O bolsonarismo existe independente do presidente Bolsonaro. Um dia, como todo ser humano, o presidente se acaba; mas a tropa que ele formar, não
Agora, as vítimas da hora são os adolescentes. Em
alguns países, já estão imunizando crianças de 2, 3 anos. Mas, no Brasil, o
presidente telefonou para o ministro da Saúde e perguntou que negócio é esse de
vacinar menores de idade. O ministro comunicou imediatamente à nação a decisão
do chefe. O povo, sobretudo quem tem filhos, ficou perplexo, sem saber o que
fazer. Estava indo tão bem!
O presidente tinha que intervir, evitar que a paz reinasse por muito tempo entre nós. Nem todo mundo havia percebido que aquela confissão de arrependimento, confusa e pouco confiável, era uma candente reafirmação do estilo Bolsonaro de ser.
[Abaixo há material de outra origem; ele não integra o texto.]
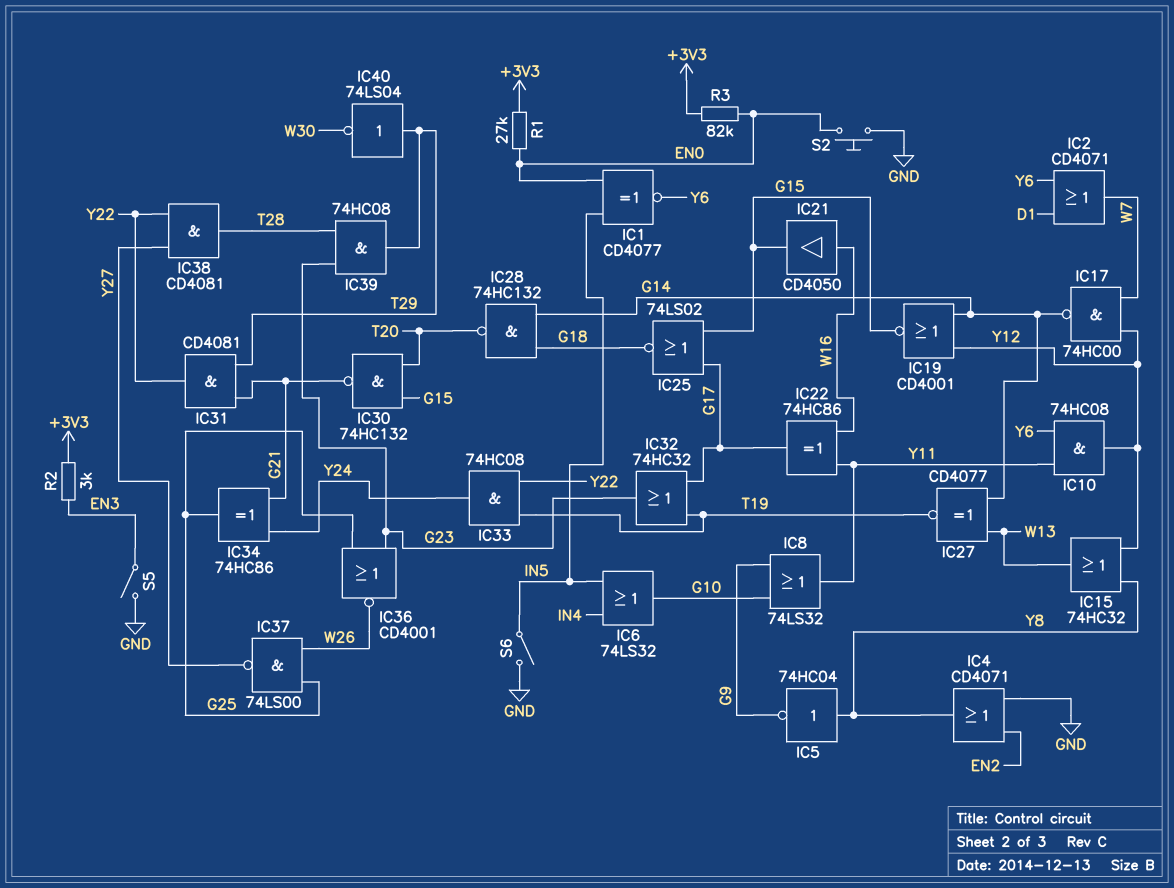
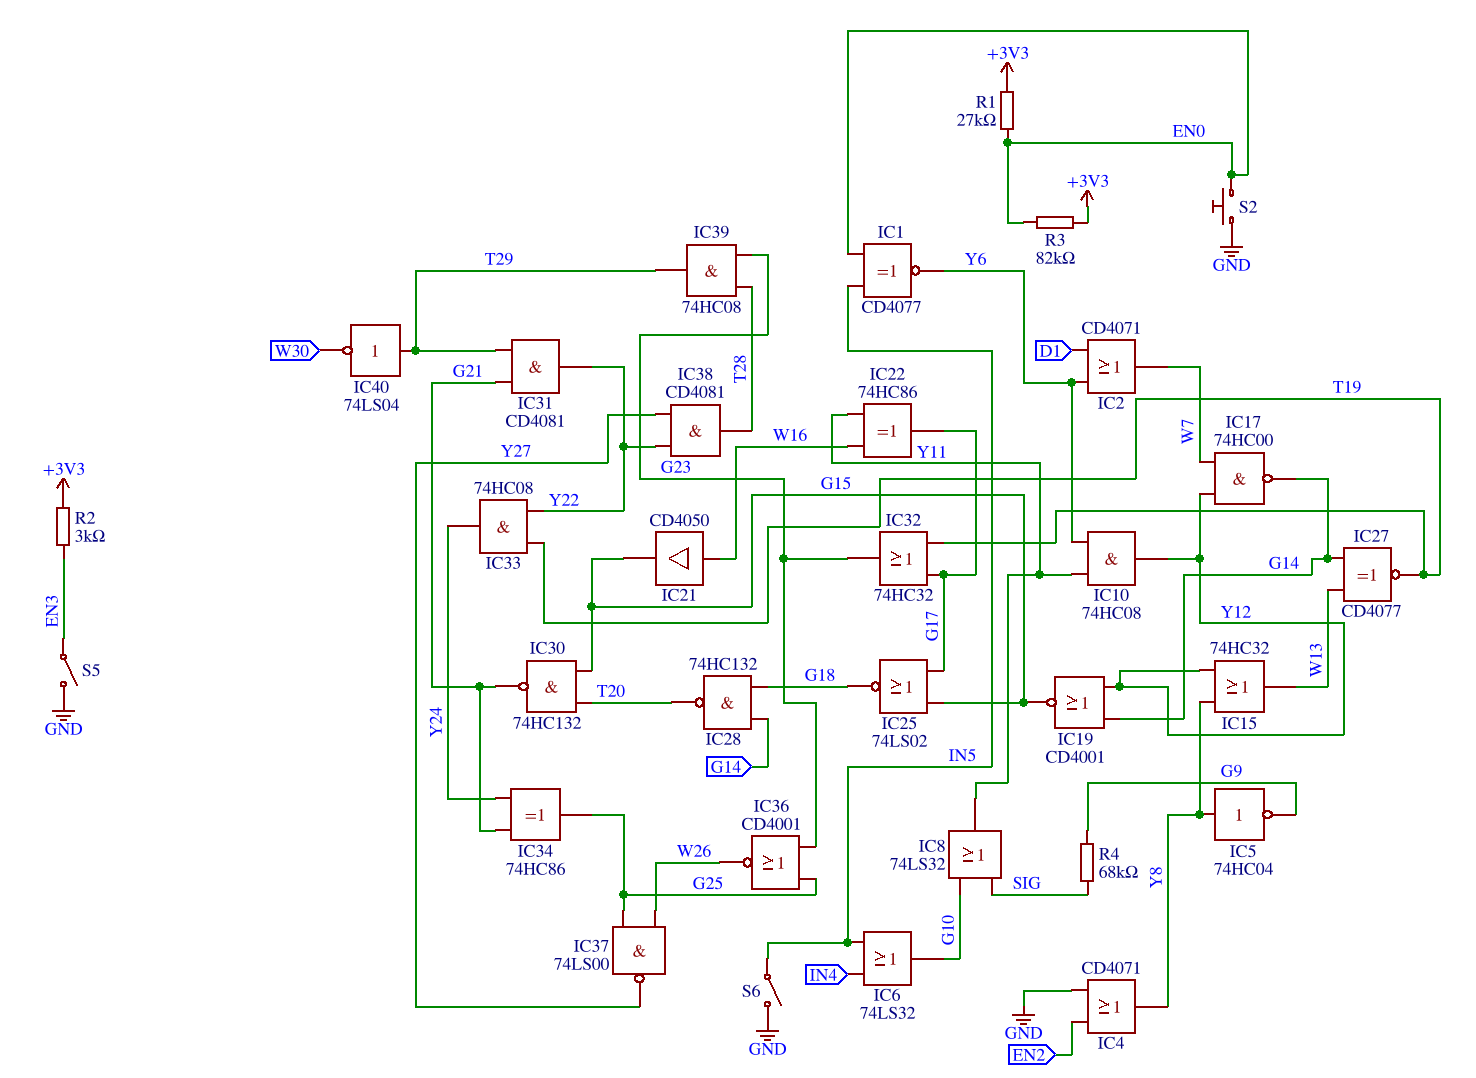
IC8: OR 74LS32 (in G9, in G10, out Y11) -> OR 74LS32 (in G10, in SIG, out Y11)
R4: none -> 68k (G9, SIG)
Ou, se você prefere, uma reafirmação da política bolsonarista, do bolsonarismo malgré lui-même.
O bolsonarismo existe independente do presidente
Bolsonaro. Um dia, como todo ser humano, o presidente se acaba; mas a tropa que
ele formar, não. A “direita selvagem” está na moda no mundo inteiro e, com seu
apoio, ela pode se organizar no Brasil. Menos pelo que diz o presidente, mais
por como diz, o que atrai seus eleitores de 2022 — o desrespeito pelos pobres,
o enjoo do que considera raça inferior, a euforia dos condenados de Deus e
muito baixo nível. Se o presidente, no ano que vem, for vencido por um político
de direita, de esquerda ou mais ou menos, não importa. Ele deixa, bem formulado
e em funcionamento social, o bolsonarismo, sua criação pessoal.
Quando o vizinho rir-se da preocupação do outro com o vírus, quando inimigos
políticos estiverem autorizados a resolver seus desencontros na porrada, quando
gente nas ruas agitar cartazes em defesa do silêncio obrigatório dos
adversários, estaremos diante de uma vaga que sempre existiu no Brasil e que
finalmente se organizou. Estaremos diante da “direita selvagem”, movimento
ideológico e mágico que sempre esteve por perto, mas nunca teve consciência de
como era numeroso. E a “direita selvagem”não tem classe social, ela pode ir do
general que jura que não houve ditadura no Brasil porque, se tivesse havido,
você não estaria aqui, até o primo remediado que, depois do uísque que você
ofereceu, balança o gelo com autoridade e elogia Adolf Hitler e Joseph Stalin,
uns senhores que bem sabiam o que era bom para seus países e os fizeram
crescer.
sse Brasil de verdade se formou com a União Ibérica,
na segunda metade do século XVI, quando Portugal e Espanha se tornaram uma
coisa só e, em nosso continente sem fronteiras, os bandeirantes iam à toda,
massacrando ou escravizando os indígenas que encontravam no caminho. Quando, em
meados do século XVII, Portugal voltou a ser autóctone, caiu no colo da
Inquisição, usando o papa como avalista de seu valor, escondendo assim as
barbaridades do século anterior. A civilização que descrevia era uma criação
dos bancos europeus que financiavam a colonização, sem molhar suas sandálias na
lama do Novo Mundo. Um projeto hoje aperfeiçoado pelas fakenews tecnológicas e pelo
que mais inventarem Donald Trump e sua turma, dissolvendo a fronteira entre a
mentira e a verdade. Foi assim que os bolsonaristas levaram ao sacrifício mais
de meio milhão de brasileiros vítimas da Covid.
A partir do século XIX, o Brasil foi sendo reinventado
pela monarquia local e pela Europa,como o lugar da alegria e da felicidade
eternas, do eterno carnaval. Depois de tanta guerra e destruição, eles
precisavam mesmo construir uma ilusão qualquer e, a cada decepção, o Brasil se
torna novamente o país do futuro, lenda difundida na Europa moderna para
consumo deles mesmos. Tal babaquice me cheira a astúcia do bolsonarismo, mas
não garanto nada. Só quero saber para onde eles vão depois de Bolsonaro.